While performing push-ups on your knees, keep a tight core and avoid flaring out your elbows, which can harm you. This is especially important because the pectoralis major, fronts of your shoulders (anterior deltoids) and triceps are the primary muscles that work during this movement.
Once you’ve mastered the standard push-up position, try some advanced variations that target different angles of your chest. If you’re not strong enough for them, start with the lowering phase of push-ups to build strength for the concentric phase, when muscle fibers shorten under load.
Push-Ups with Knees Back
A classic upper-body exercise, push-ups can work many muscles at once. They also help build muscular endurance and create lean muscle mass, which improves your overall fitness and health.
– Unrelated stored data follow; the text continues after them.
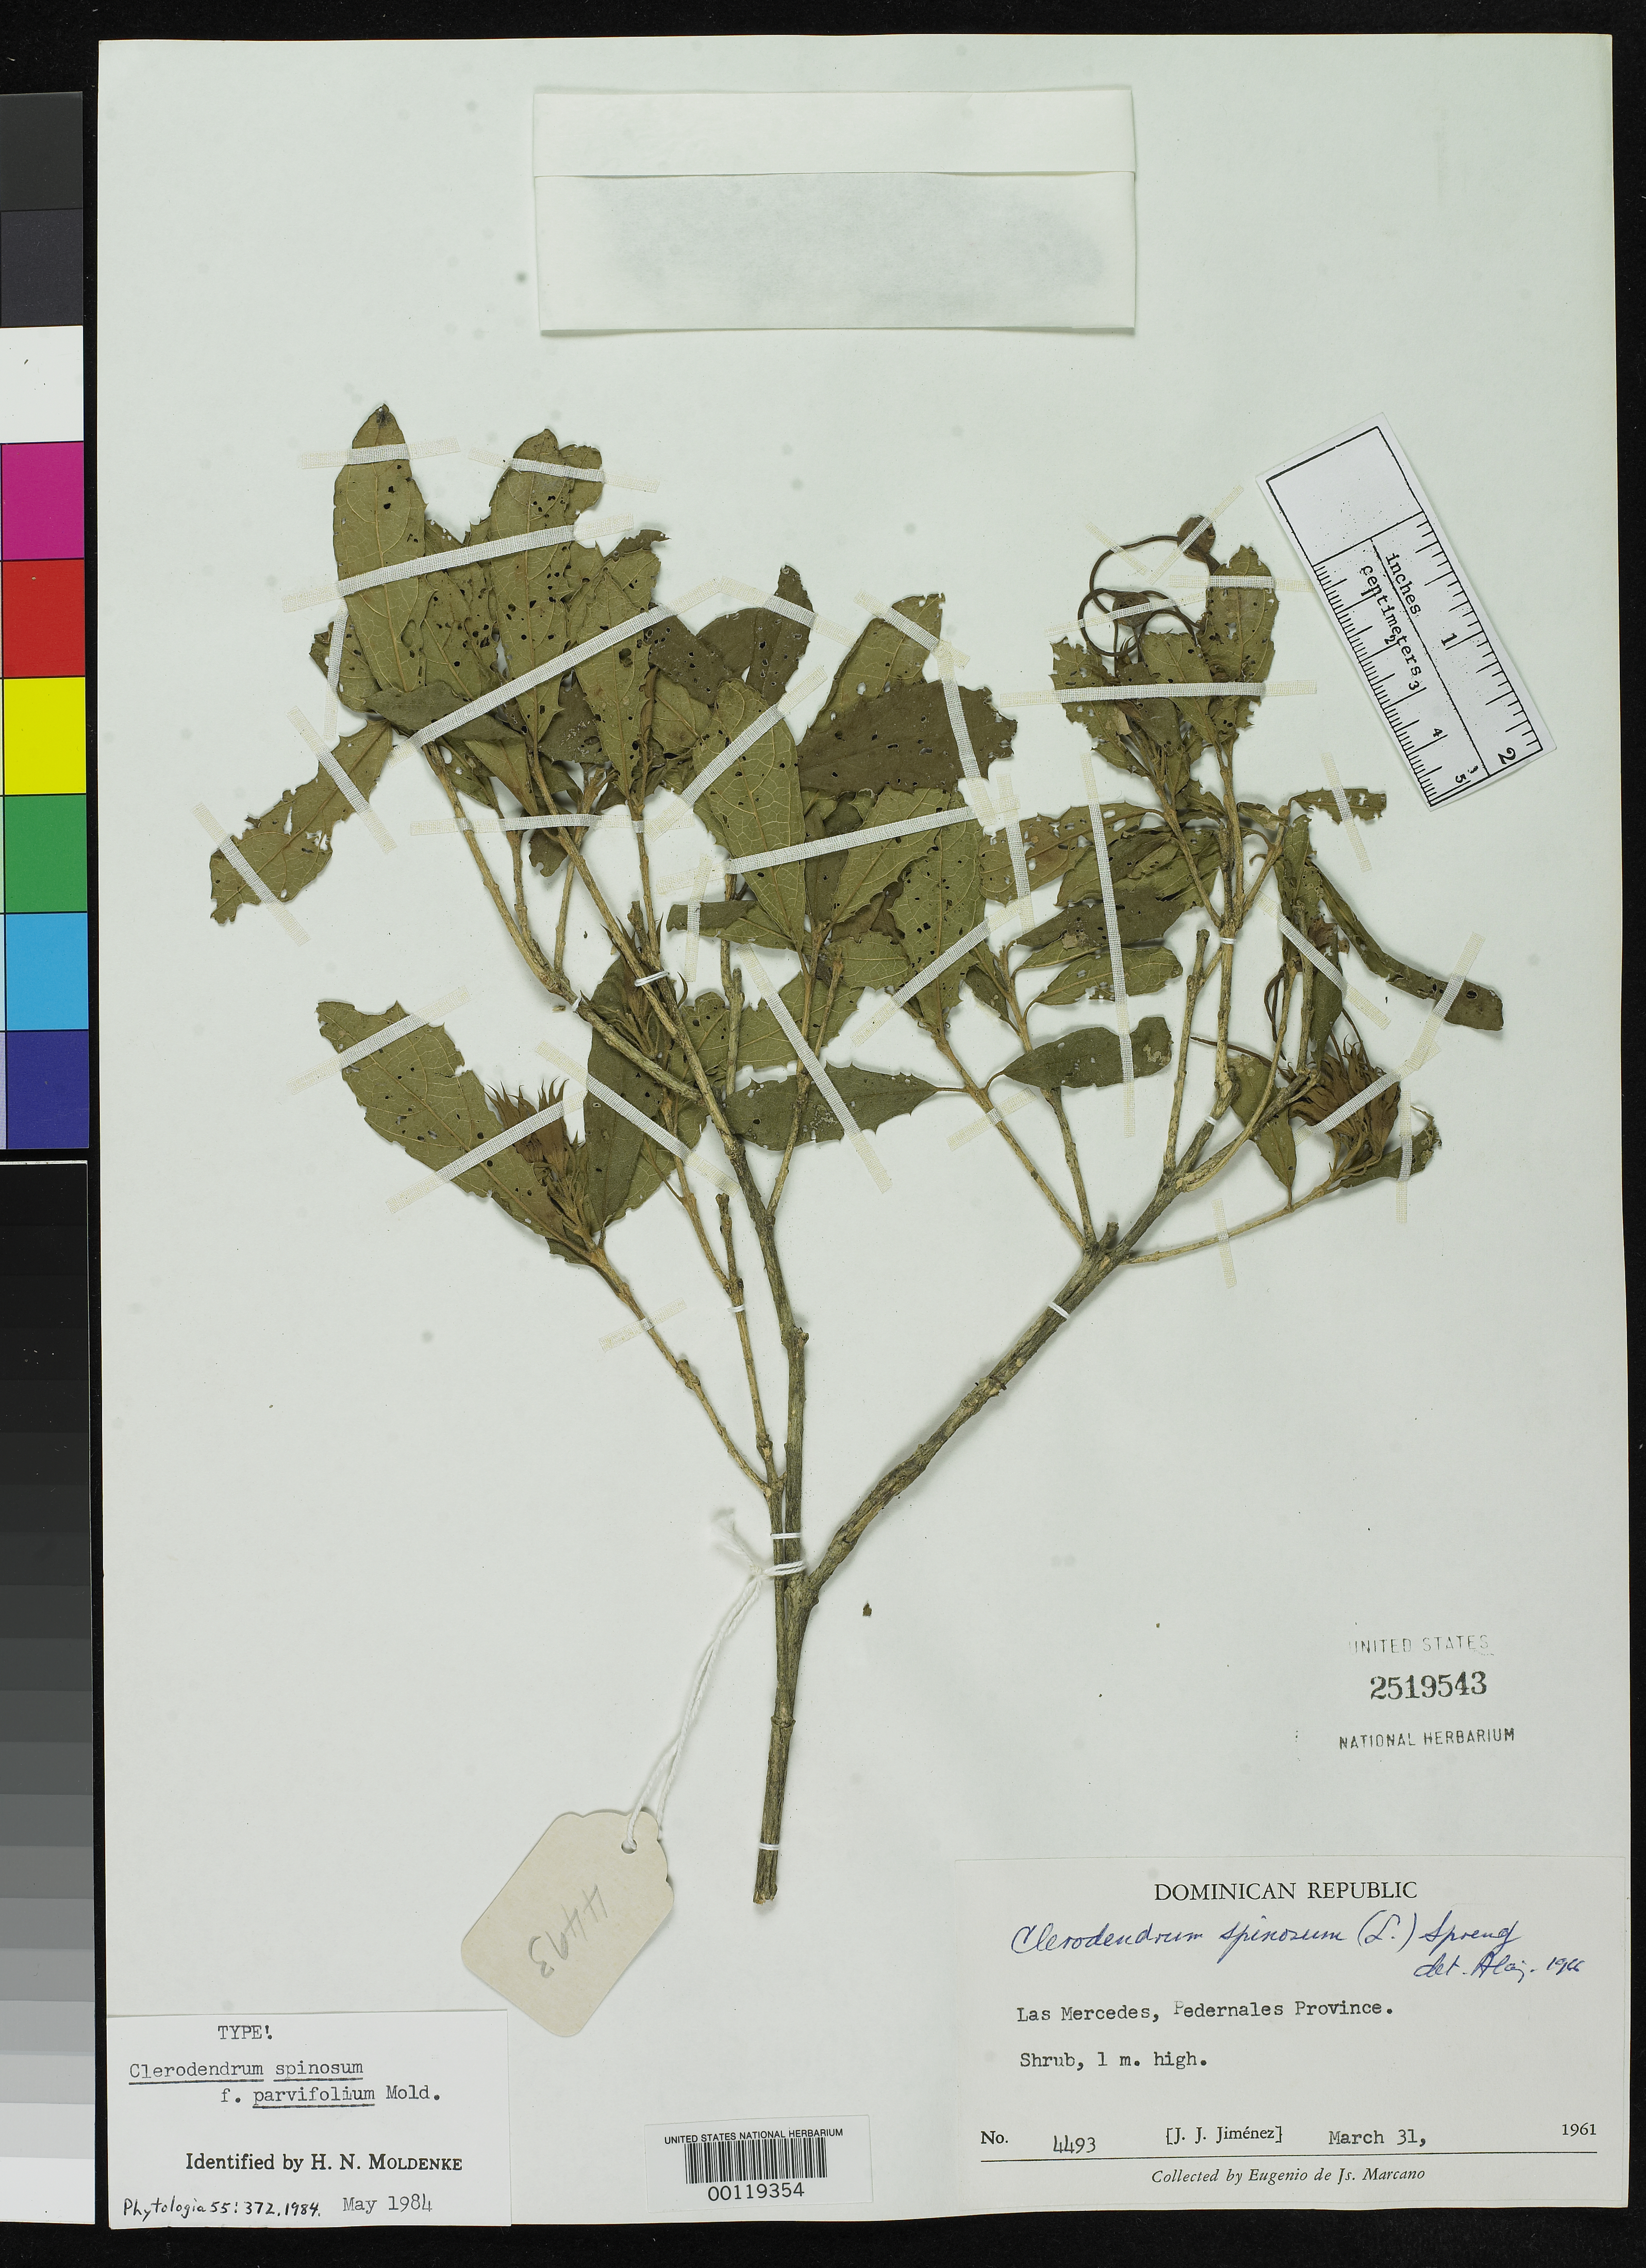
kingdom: Plantae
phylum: Tracheophyta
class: Magnoliopsida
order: Lamiales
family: Lamiaceae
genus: Clerodendrum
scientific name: Clerodendrum spinosum f. parvifolium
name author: Moldenke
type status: Holotype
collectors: J. J. Jiménez Almonte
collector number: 4493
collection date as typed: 31 Mar 1961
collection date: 1961-03-31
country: Dominican Republic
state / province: Pedernales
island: Hispaniola Island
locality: Las Mercedes.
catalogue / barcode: US 2519543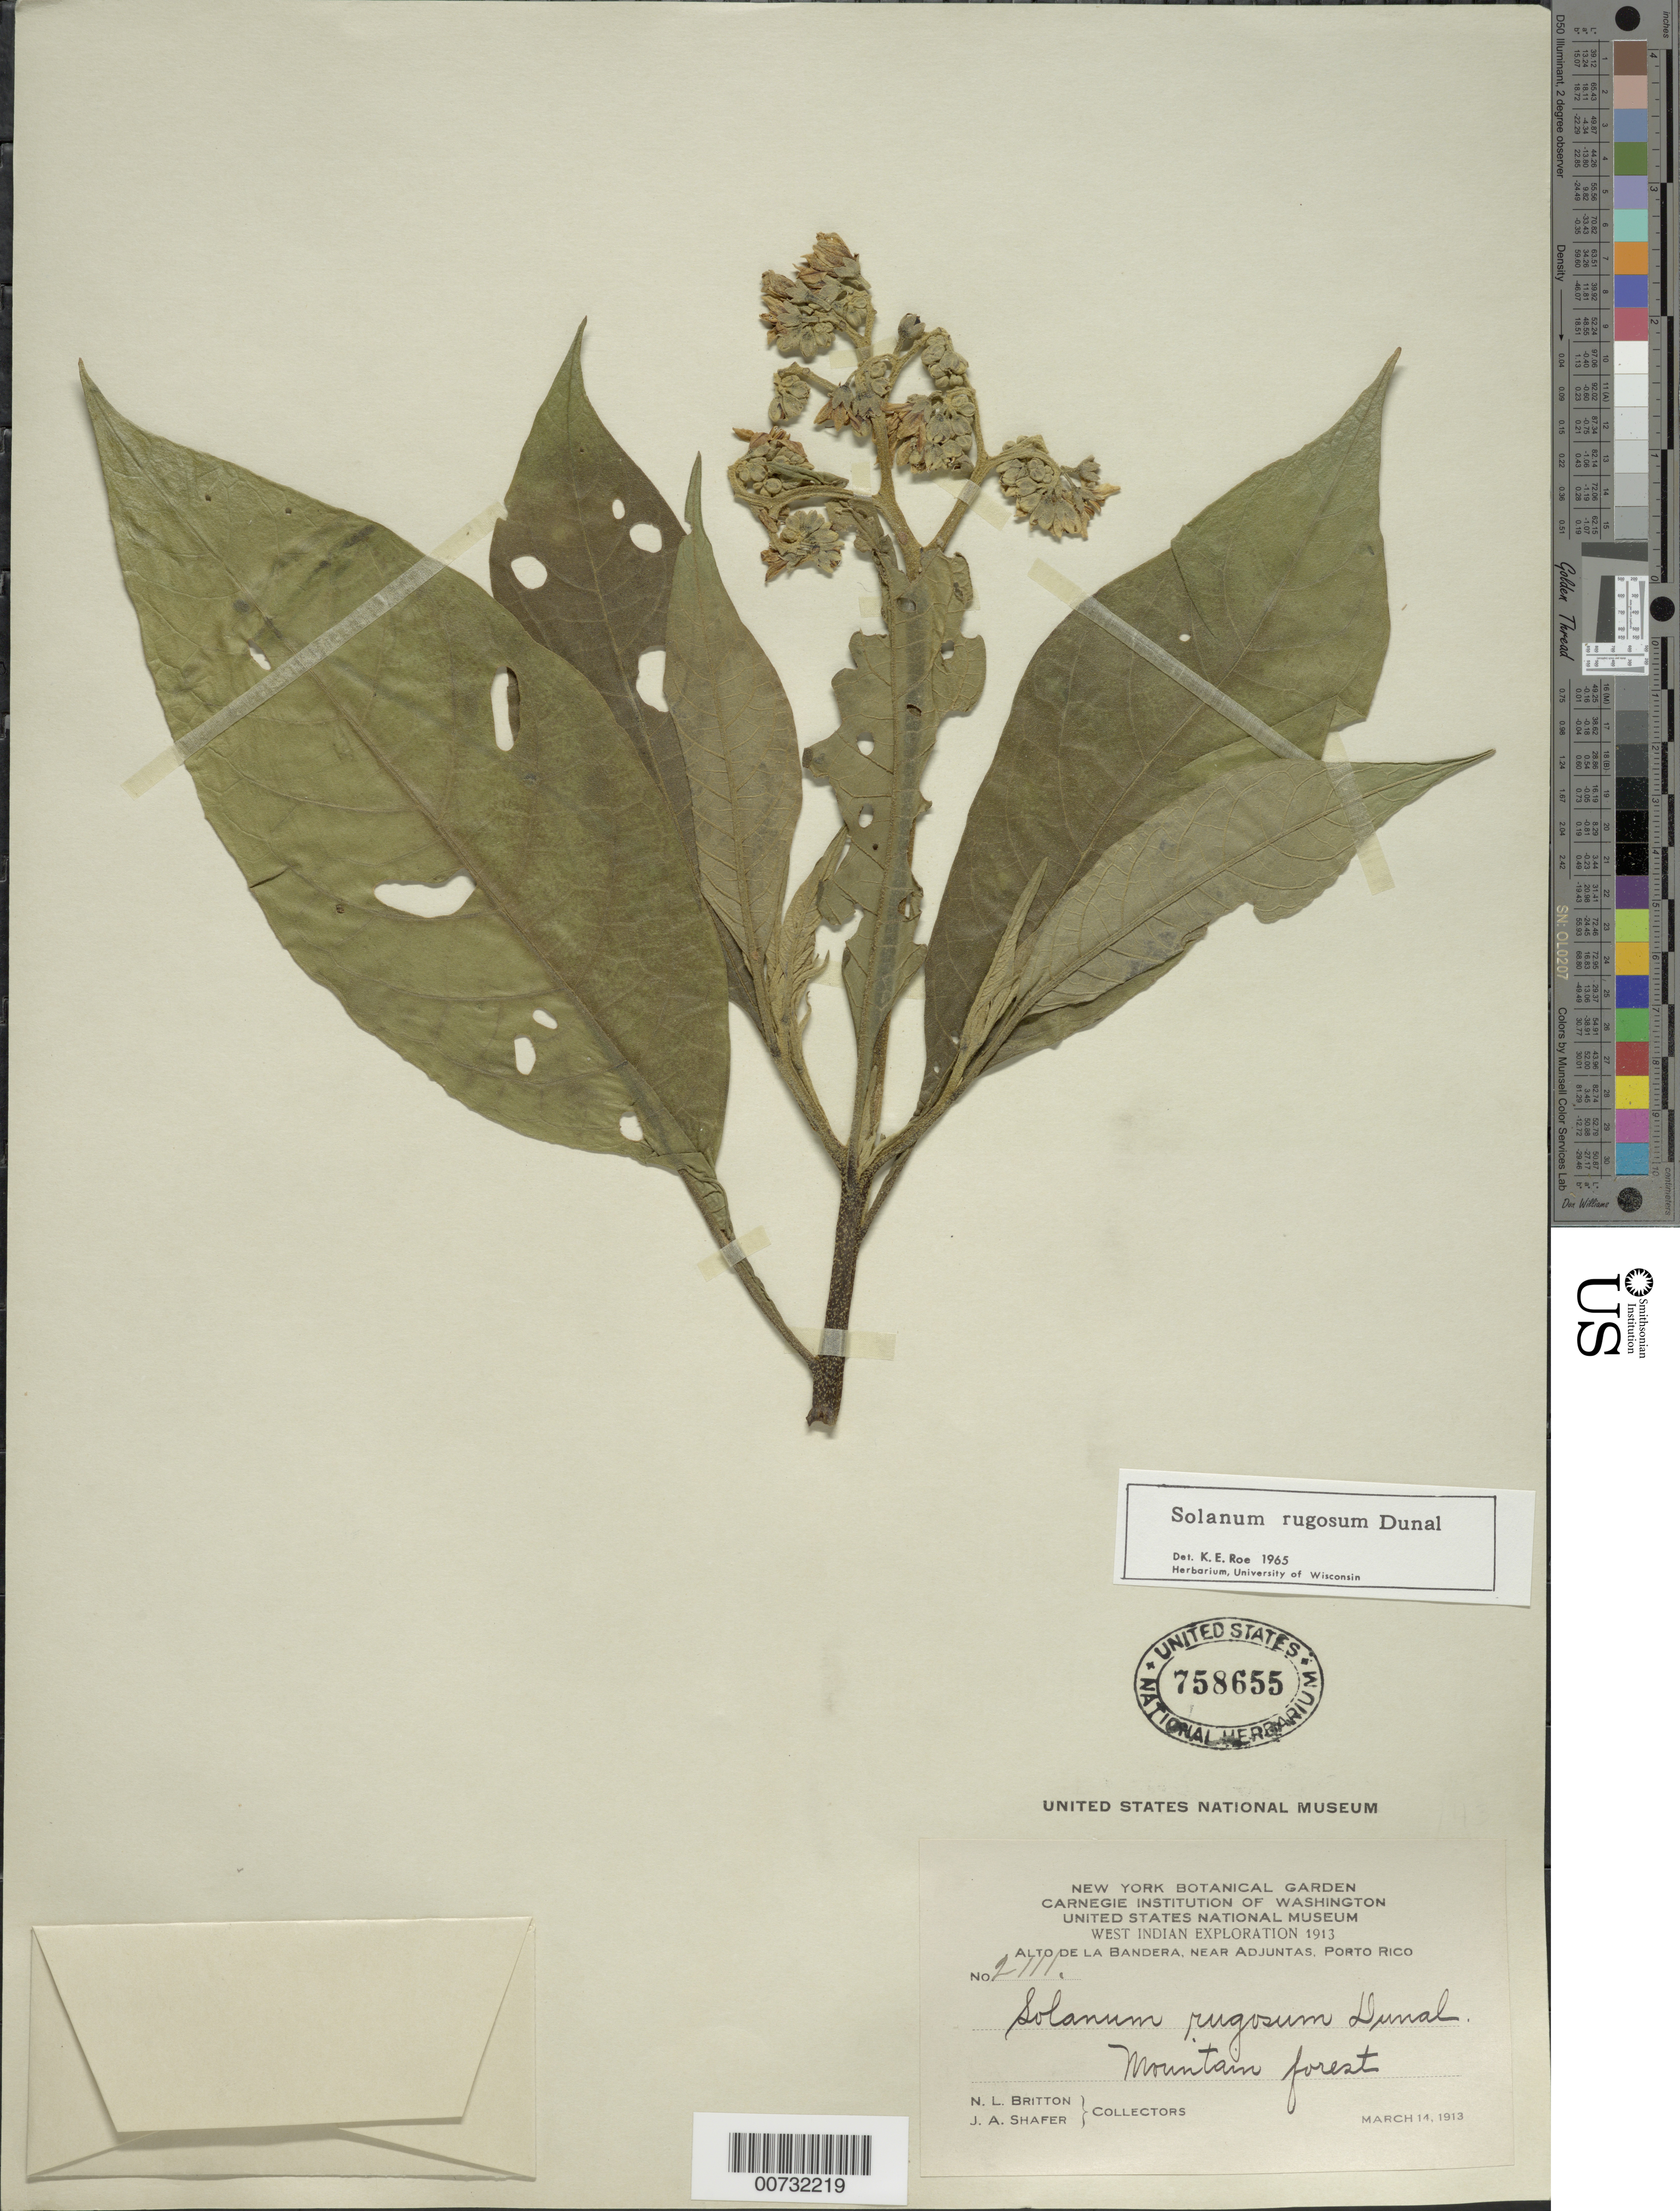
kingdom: Plantae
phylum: Tracheophyta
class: Magnoliopsida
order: Solanales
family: Solanaceae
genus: Solanum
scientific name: Solanum rugosum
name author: Dunal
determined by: Roe, K. E.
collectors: N. Britton & J. A. Shafer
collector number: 2111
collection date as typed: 14 Mar 1913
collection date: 1913-03-14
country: Puerto Rico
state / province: Adjuntas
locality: Alto de Bandera, near Adjuntas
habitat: Mountain forest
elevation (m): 700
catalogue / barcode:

But they can be challenging for beginners to master. That’s why it’s essential to start with a modified version offered by fitness classes like the Fitness Evolution that lets you build up strength safely.
For example, you can do a kneeling push-up on a mat to minimize stress on your knees and wrists. Or you can do an incline knee push-up, which simultaneously works your arms, chest and shoulders.
It’s also important to focus on form instead of speed when doing a knee push-up to avoid injury. You want to maintain a straight back and not round your hips. Keep your abs tight and tense throughout the movement to strengthen your core, which will also prevent injury.